Pour avoir souvent pratiqué ce genre d’information avec des groupes scolaires reçus à la demande de leurs enseignants et/ou de leurs parents, je connais bien la difficulté de répondre aux nombreuses questions des enfants, en évitant le personnel dans des entretiens collectifs et les dérives hors sujets que certains tentent parfois – rarement ! - d’induire. Je sais aussi que les questions des enfants et ados ont deux sujets principaux : se rassurer sur leur « normalité » et savoir comment gérer une relation sentimentale. Contrairement à la mienne, les générations actuelles savent en général déjà tout très jeunes des anatomies, des tuyauteries et des variantes érotiques. Elles cherchent beaucoup plus des informations sur les sentiments et les relations.

 

Il est évident que des parents malins, bien dans leur corps et leur tête, peuvent, s’ils ont de très bons rapports avec leurs enfants et adolescents, être les meilleurs « éducateurs sexuels » possibles. Mais la plupart des enfants et ados refusent d’aborder de tels sujets avec leurs parents et se « forment » sur le tas, entre pairs, souvent à partir des plus délurés, autodidactes du porno.
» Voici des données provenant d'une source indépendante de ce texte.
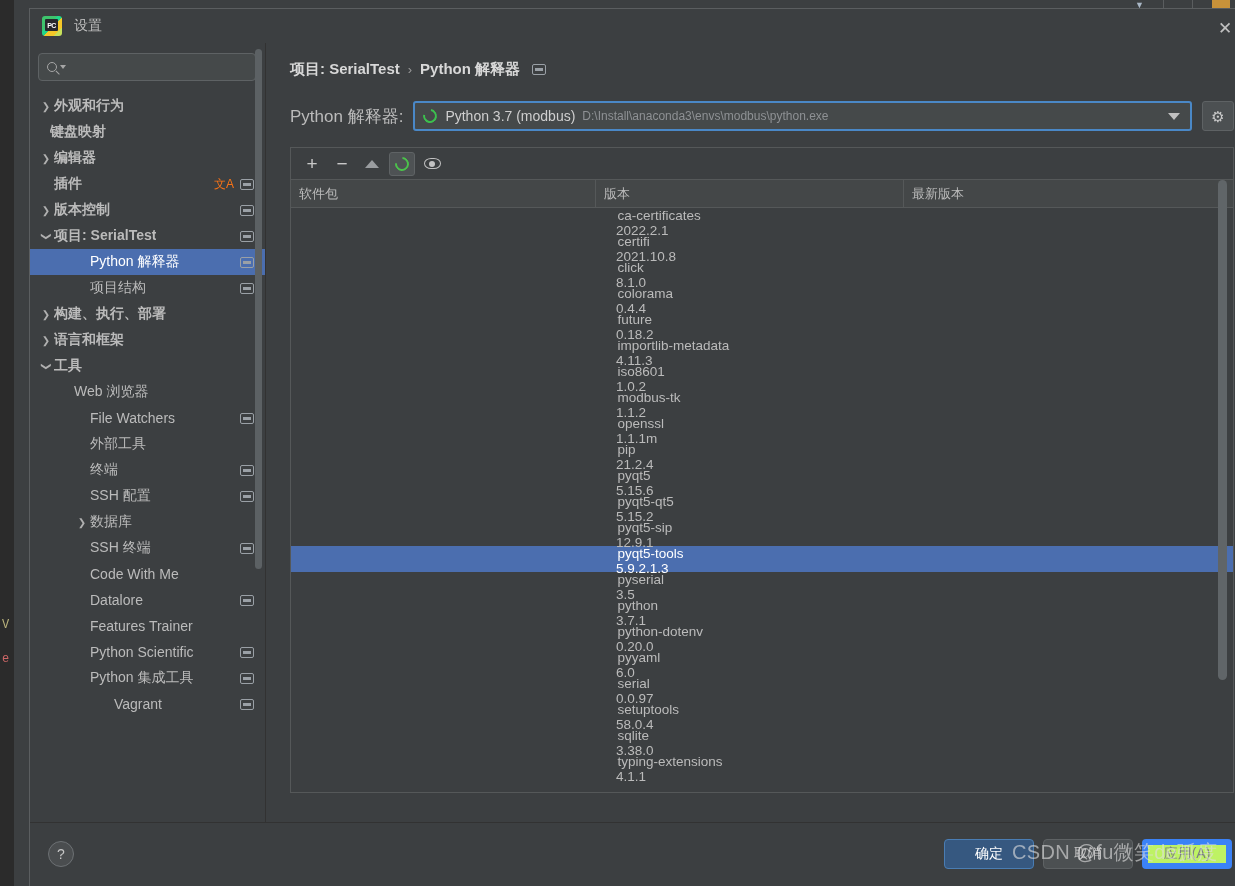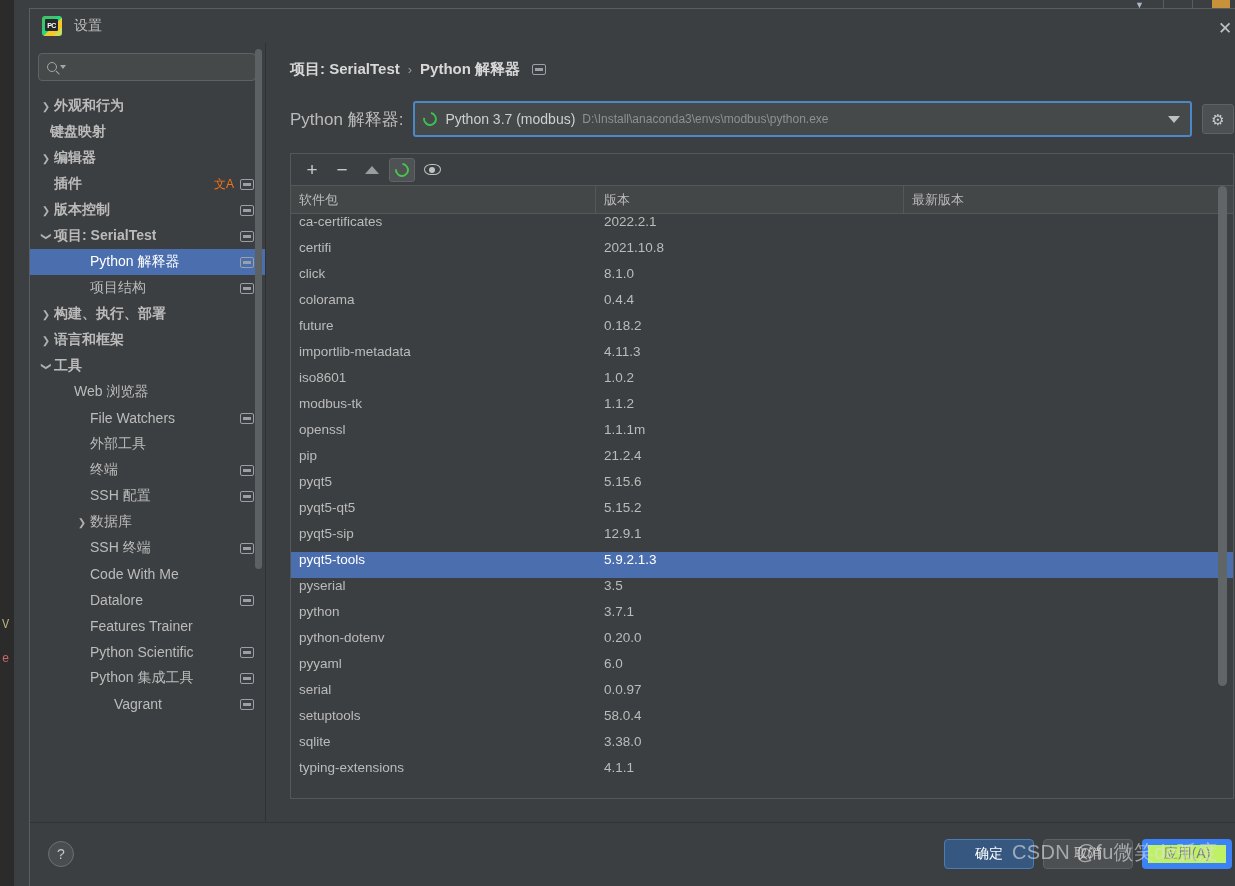--- a/index.html
+++ b/index.html
@@ -151,21 +151,21 @@
     border-radius: 2px; position: relative; margin-left: 4px;
   }
   #bc-badge::after {
     content: ""; position: absolute; left: 2px; top: 3px;
     width: 8px; height: 3px; background: #9aa0a6;
   }
 
   #interp-row { display: flex; align-items: center; gap: 10px; margin-top: 6px; }
   #interp-label { color: #bbbbbb; font-size: 17px; white-space: nowrap; }
   #interp-combo {
-    flex: 1; height: 36px; background: #45494a;
+    flex: 1; height: 30px; background: #45494a;
     border: 2px solid #4a88c7; border-radius: 3px;
     display: flex; align-items: center; padding: 0 6px 0 8px; min-width: 0;
   }
   #conda-icon {
     width: 14px; height: 14px; border: 2.2px solid #3cbf4e;
     border-radius: 50%; flex: none; border-top-color: transparent;
     transform: rotate(-35deg);
   }
   #interp-name { color: #cfcfcf; font-size: 14px; margin-left: 8px; white-space: nowrap; }
   #interp-path { color: #8e9194; font-size: 12px; margin-left: 7px; white-space: nowrap; overflow: hidden; }
@@ -222,22 +222,22 @@
   #pkg-header-row .hcell {
     display: flex; align-items: center; padding-left: 8px;
     border-right: 1px solid #555859;
   }
   .col-name { width: 305px; flex: none; }
   .col-ver  { width: 308px; flex: none; }
   .col-latest { flex: 1; border-right: none !important; }
 
   #pkg-rows { flex: 1; overflow: hidden; position: relative; }
   .pkg-row {
-    height: 26px; display: flex; align-items: flex-start;
-    color: #bbbbbb; font-size: 13.5px; cursor: pointer;
+    height: 26px; display: flex; align-items: center;
+    color: #bbbbbb; font-size: 13.5px; cursor: pointer; flex-direction: column;
   }
   .pkg-row.selected { background: #4b6eaf; color: #ffffff; }
   .pkg-row .cell { padding-left: 8px; overflow: hidden; white-space: nowrap; }
   #pkg-scroll-track {
     position: absolute; right: 3px; top: 0; width: 9px; bottom: 0;
   }
   #pkg-scroll-thumb {
     position: absolute; right: 3px; top: 32px; width: 9px; height: 500px;
     background: #606568; border-radius: 5px;
   }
C’est pour cela que l’Etat, à l’école et par des intervenants judicieusement formés et évalués, a un devoir de redresser la barre pour aider à donner, à ceux qui en ont besoin (ça ne peut pas faire de mal aux autres !), une image positive de la vie sentimentale et sexuelle, tout en les mettant en garde contre ses dangers, qu’il s’agisse des abus intra- familiaux ou intra-communautaires, des maladies ou des grossesses non désirées ultra précoces qui se comptent par centaines de milliers aux Etats Unis où les familles et les sectes ont tout contrôle sur l’éducation, pour le malheur de nombreux enfants.

 

De toute manière, dans les pratiques actuelles, les temps d’intervention à l’école sont très insuffisants pour peser bien lourd en face des vies familiale et avec les pairs, qui restent, pour le meilleur ou pour le pire, les premières sources du savoir de chacun-chacune. Aussi, leurs urgences sont de montrer que l’on peut en parler sans honte et de manière positive, qu’il faut savoir aussi se protéger des abus comme des pathologies, sans pour autant se gâcher la vie. Ce qui mériterait nettement plus de quatre heures par an et des intervenants bien formés et évalués.